**Yapılacak İşler:**
• a. Son nefes yazısına dayanarak aşağıdaki soruları cevaplayın.
(i) İmanı elde etmek ile elde tutmak zorluk bakımından nasıl karşılaştırılıyor?
(ii) Yazıya göre insan nasıl yaşarsa nasıl ölür?
(iii) Son nefeslerini vermek üzere olan bir insana hangi müjdenin verilmesi örnek gösteriliyor?
• b. Son nefes yazısını kaldığı son cümleden itibaren devam ettirerek yazın.

**Verilen Metin:**
___
Erdem Yazaroğlu

Erdem Yazaroğlu

EN BÜYÜK MESELE

Bir Müslüman’ın en büyük meselesi son nefesinde imanla kabre girmek meselesidir. Çünkü, her Müslüman’ın başına zemin yüzü kadar büyüklüğünde sonsuz bir Cenneti kazanmak veya kaybetmek davası açılmış. Bu asırda bu davayı kazanmak çok zorlaşmış. Çünkü; his, hevesat, kötü arkadaş, uygunsuz çevre, kitle ve iletişim araçlarının günahlara hizmet etmesiyle bu davayı kazanmak oldukça zorlaşmış. O yüzden son nefesinde imanla ölmek ve kabre imanla girmek meselesi, bir Mü’min’in en büyük meseledir. İmanı elde etmek kolaydır, elde tutmak oldukça zordur ve en önemli meseledir.

İnsan nasıl yaşarsa öyle ölür, nasıl ölürse öyle dirilir. Nasıl dirilirse de öyle haşrolur.

Acaba bir Mü’min son nefesinde imanını şeytanın buzlu kadehine satsa, o kaybettiği davanın yerini ona dünya saltanatı verilse doldurabilir mi? Dünya ve içindeki her şey onun olsa bu kaybettiği davanın yerini doldurabilir mi? Elbette dolduramaz. Çünkü dünya ve içindeki her şey ölümlüdür. Son nefesinde imanını şeytanın buzlu kadehiyle takas eden ve ahirete imansız giden bir Mü’min, bu dünyada sultan olsa kaç para eder? Artık iş bitmiştir.

Son nefeslerini vermek üzere olan bir insana büyük bir miras kaldığı müjdesini verseniz zevk alır mıydı, yoksa büyük bir acı mı hissederdi? İmanı kaybetme durumunda ise bundan bin kat elem vardır. Çünkü mevzubahis olan sonsuz Ahiret hayatıdır.

İmanını kaptıran Mümin, Peygamberimizi ebediyen göremeyecektir. Ebedi gençlik, ebedi muhabbet, ebedi aşk ve ebedi nimetlerin hepsinden mahrum kalacaktır. Dünyadayken menkıbelerini dinlediği yüzbinlerce Peygamberi (s) göremeyecek, yüzmilyonlarca evliyayı göremeyecektir. Çünkü, Cenneti ve içindeki her şeyi bir buzlu kadehe değişmiştir. Hapishanedeki insanın dışarıda muhteşem bir hayat olduğunu bilmesi hapisteki acıyı binlerce kez artırması gibi, Cehenneme giren bir insanın hemen biraz ötesinde Cennetin olduğunu bilmesi ve oradaki sonsuz nimetleri kaçırdığını bilmesi Cehennem azabını binlerce kez artıracaktır.
___
**Sağlanan Veriler:**
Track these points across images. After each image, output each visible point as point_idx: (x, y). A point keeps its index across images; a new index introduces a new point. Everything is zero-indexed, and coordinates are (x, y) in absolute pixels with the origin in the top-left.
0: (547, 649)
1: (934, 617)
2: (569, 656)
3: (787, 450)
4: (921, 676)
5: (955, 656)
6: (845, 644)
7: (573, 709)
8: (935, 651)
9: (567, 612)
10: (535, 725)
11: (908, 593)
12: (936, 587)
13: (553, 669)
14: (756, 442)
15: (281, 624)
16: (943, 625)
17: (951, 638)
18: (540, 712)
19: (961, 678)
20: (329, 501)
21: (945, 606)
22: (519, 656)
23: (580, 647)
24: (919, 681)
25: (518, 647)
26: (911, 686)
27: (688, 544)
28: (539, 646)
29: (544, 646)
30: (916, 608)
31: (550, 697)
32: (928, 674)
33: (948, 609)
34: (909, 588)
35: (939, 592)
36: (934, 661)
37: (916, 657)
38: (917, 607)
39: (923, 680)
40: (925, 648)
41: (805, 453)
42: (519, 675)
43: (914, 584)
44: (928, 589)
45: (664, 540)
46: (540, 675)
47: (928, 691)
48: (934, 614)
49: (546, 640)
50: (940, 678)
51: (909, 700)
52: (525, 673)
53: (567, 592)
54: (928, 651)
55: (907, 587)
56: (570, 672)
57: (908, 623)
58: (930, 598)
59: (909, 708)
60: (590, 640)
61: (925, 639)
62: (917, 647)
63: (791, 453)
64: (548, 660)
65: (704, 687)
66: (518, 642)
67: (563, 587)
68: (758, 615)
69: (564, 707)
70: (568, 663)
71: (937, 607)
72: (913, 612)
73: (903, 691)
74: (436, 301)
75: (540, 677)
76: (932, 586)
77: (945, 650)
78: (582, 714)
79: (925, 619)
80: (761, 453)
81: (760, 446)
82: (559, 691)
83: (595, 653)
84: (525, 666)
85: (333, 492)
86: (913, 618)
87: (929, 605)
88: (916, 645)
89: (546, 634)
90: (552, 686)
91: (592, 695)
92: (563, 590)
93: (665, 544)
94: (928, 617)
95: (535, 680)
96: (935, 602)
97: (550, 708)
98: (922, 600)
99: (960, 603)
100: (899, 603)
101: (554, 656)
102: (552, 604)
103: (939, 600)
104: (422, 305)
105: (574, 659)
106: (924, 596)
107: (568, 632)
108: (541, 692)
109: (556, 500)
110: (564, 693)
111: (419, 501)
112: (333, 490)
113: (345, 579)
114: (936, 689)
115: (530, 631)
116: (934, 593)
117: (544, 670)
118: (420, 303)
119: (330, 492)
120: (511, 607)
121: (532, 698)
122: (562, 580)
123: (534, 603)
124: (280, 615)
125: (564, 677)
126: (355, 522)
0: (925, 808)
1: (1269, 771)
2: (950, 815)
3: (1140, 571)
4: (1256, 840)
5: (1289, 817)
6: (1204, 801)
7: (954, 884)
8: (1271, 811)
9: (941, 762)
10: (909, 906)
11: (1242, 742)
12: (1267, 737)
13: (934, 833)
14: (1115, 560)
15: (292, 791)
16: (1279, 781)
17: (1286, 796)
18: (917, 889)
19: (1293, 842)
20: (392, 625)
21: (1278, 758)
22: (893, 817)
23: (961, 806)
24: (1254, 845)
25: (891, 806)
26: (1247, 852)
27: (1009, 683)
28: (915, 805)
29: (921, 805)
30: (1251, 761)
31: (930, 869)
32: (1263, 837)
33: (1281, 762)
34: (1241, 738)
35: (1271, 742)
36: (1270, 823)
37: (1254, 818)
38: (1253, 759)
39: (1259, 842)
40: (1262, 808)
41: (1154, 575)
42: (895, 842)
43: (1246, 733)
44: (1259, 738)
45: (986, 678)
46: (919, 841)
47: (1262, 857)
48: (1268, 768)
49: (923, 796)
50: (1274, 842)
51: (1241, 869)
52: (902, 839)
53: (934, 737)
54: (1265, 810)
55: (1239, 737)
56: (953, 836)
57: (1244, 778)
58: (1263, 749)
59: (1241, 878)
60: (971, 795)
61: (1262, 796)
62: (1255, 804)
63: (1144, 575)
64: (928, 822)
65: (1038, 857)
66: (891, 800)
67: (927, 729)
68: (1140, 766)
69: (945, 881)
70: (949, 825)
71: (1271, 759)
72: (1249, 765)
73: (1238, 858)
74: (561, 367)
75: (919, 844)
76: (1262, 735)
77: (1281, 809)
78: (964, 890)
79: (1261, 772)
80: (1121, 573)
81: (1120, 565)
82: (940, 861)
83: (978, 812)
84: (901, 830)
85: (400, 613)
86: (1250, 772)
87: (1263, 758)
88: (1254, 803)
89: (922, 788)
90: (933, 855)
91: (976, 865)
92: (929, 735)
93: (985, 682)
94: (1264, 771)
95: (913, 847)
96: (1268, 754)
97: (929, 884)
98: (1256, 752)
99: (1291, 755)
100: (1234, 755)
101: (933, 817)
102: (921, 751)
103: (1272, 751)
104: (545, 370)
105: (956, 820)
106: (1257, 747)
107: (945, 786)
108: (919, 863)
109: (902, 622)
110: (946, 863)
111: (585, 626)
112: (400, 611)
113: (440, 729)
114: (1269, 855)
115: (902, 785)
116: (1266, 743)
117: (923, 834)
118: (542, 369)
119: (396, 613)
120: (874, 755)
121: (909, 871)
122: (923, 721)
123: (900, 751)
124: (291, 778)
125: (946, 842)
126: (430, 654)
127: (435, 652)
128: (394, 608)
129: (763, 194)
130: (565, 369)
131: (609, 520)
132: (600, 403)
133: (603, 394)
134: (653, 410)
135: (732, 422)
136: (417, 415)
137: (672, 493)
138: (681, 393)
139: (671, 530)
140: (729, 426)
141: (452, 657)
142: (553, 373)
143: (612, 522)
___
**Cevap Anahtarı:**
• a.
(i) İmanı elde etmek kolay, elde tutmak ise oldukça zordur.
(ii) İnsan nasıl yaşarsa öyle ölür.
(iii) Ona büyük bir miras kaldığı müjdesinin verilmesi örnek gösteriliyor.

• b.
İşte bu yüzden her Mü’minin en büyük meselesi son nefesinde imanı kaptırmamaktır. İmanla ölmek ve imanla kabre girmektir.

Güneş gibi bir hakikat varken, mum ışıklarına müteveccih olunmaz. Şimşek gürültüsü gibi bir seda varken, sinek vızıltılarına kulak verilmez.

Eden varsa ya divanedir ya da aklından zoru vardır. Her gün yüz binlerce defa insanı mezaristana boşaltan ölüm, insana en büyük hakikati haykırmaktadır. Ezan sesleri, selâ sesleri, hızla geçen günler, saçlarımızdaki beyaz teller, geceyle gündüzün arka arkaya gelmesi, sevdiklerimizin Allahaısmarladık! bile diyemeden birer, birer vefat etmesi ve daha böyle yüzlerce olay insana en büyük meselesini haykırmaktadır…

“Bak, sıraya girmiş, tabutlar ayrı ayrı...

Gör, unuttukları kabre koşuşan insanları...

Seherde öten horoz, trenin çığlıkları,

Bu kaçıncı çağrı?

Bu kaçıncı uyarı ?

İnsan duymuyor mu ?

Duymayacak mı ?

"KOŞUN KURTULUŞA" diye,

AĞLAYAN EZANLARI !!!”  (1)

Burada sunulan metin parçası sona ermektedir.